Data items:
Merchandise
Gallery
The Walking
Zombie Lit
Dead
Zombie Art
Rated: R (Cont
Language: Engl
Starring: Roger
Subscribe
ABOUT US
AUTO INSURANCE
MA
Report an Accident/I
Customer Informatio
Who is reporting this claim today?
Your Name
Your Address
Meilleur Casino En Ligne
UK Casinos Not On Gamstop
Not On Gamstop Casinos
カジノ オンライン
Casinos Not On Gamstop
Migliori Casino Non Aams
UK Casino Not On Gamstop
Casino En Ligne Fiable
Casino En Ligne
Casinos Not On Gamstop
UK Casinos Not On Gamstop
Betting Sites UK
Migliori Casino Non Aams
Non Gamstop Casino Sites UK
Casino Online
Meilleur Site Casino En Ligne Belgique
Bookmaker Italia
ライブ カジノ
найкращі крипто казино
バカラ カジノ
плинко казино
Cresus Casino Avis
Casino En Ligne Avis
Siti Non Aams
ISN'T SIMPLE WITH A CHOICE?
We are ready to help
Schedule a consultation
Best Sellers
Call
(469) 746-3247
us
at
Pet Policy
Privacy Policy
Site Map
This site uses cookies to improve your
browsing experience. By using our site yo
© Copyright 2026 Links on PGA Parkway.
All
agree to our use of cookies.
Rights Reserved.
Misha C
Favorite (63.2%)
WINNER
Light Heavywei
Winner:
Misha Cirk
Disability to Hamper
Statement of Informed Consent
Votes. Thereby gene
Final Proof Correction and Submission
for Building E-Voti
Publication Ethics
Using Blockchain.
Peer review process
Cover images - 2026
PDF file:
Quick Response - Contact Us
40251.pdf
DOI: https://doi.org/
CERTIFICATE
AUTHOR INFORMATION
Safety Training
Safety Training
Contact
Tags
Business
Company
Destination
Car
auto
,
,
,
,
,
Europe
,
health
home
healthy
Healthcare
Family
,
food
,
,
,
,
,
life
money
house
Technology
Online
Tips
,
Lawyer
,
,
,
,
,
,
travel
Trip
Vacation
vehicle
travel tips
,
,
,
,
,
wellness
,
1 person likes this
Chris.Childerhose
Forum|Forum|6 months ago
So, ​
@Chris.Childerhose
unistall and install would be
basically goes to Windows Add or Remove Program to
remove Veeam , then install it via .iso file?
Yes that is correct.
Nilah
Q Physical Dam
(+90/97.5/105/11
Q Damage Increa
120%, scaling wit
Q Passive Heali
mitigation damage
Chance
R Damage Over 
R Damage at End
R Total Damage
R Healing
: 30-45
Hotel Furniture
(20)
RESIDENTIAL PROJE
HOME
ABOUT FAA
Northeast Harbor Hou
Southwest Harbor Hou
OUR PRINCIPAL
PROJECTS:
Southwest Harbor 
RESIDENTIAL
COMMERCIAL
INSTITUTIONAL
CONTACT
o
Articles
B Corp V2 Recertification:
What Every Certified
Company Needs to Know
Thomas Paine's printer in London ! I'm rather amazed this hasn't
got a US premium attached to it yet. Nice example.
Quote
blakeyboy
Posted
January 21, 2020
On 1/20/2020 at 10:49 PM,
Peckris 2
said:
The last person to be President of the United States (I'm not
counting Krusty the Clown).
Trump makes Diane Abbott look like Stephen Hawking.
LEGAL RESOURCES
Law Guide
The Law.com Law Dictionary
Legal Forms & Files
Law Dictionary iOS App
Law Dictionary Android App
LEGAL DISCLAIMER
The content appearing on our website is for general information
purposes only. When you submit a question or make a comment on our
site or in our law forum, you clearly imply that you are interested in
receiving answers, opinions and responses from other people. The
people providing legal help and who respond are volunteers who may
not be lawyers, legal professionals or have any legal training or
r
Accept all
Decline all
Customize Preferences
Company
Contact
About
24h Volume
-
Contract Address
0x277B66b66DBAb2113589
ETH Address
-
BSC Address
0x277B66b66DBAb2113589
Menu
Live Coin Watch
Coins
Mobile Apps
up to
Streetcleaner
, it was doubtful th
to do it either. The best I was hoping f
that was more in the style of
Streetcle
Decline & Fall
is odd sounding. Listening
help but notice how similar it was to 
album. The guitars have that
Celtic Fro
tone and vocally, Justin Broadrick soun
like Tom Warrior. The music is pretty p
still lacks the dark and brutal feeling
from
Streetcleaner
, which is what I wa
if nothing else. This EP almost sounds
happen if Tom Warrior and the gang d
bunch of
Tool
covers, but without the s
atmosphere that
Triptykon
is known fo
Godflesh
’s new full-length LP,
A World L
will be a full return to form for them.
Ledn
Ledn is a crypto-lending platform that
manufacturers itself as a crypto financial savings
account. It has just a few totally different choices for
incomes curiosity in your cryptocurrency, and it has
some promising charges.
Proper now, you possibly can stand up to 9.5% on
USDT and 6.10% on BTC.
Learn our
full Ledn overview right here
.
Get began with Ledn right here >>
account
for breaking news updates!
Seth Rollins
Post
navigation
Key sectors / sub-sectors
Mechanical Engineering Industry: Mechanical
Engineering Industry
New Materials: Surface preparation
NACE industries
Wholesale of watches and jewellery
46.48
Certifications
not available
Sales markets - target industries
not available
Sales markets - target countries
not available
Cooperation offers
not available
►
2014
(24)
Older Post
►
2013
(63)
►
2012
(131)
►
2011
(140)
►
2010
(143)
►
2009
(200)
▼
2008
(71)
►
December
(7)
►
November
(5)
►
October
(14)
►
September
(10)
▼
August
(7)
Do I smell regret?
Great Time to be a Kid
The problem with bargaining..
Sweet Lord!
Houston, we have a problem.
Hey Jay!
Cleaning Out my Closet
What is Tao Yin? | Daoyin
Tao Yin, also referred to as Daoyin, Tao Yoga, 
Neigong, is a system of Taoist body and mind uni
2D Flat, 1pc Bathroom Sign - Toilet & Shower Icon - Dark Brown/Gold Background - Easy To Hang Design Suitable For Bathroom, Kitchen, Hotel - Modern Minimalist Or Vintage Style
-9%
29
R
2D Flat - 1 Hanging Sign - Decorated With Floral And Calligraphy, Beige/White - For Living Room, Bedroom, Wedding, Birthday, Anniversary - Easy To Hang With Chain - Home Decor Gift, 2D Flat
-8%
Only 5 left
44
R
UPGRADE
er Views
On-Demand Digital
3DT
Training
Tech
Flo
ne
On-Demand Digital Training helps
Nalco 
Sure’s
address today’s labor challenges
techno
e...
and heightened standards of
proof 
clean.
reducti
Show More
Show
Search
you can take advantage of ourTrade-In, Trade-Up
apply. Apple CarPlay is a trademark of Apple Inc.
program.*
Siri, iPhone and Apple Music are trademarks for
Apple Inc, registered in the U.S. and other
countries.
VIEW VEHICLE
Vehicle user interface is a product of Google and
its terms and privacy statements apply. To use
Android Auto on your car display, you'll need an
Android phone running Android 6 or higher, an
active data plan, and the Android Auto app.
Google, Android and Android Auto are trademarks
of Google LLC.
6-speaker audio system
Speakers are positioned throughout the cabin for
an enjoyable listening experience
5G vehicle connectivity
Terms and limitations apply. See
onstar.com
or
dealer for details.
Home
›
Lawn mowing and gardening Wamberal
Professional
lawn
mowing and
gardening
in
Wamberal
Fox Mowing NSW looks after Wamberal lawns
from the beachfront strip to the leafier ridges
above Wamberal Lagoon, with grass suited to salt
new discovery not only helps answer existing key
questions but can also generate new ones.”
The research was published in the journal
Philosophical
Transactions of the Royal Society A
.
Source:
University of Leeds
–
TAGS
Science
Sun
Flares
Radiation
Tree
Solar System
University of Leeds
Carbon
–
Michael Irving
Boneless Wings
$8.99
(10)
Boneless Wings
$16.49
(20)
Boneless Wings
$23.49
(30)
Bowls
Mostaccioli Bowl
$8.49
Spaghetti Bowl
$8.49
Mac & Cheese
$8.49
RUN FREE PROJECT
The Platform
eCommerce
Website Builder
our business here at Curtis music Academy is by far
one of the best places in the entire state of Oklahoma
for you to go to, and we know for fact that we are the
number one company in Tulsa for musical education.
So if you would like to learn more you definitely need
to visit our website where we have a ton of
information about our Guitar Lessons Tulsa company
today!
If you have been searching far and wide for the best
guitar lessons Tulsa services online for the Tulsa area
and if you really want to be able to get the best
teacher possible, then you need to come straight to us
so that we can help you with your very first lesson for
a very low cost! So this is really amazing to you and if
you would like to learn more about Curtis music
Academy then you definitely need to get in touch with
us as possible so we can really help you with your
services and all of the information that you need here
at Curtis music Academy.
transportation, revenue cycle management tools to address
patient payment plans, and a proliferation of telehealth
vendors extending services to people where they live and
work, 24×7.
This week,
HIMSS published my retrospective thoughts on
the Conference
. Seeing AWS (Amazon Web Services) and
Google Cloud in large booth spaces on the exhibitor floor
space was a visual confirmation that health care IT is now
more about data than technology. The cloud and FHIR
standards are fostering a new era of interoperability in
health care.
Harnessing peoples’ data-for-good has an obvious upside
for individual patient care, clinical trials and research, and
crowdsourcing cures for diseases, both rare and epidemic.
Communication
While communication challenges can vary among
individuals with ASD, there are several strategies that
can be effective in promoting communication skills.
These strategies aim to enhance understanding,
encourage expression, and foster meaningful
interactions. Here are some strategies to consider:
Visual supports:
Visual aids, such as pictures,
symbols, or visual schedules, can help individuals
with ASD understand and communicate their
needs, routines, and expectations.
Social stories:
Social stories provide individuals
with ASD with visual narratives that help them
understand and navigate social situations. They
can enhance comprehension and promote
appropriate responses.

» Description of the task:
Produce exactly the lines from the one containing "can enhance comprehension and promote" through the final line of the records above, both included, and no others.

» Answer for this exercise:
can enhance comprehension and promote
appropriate responses.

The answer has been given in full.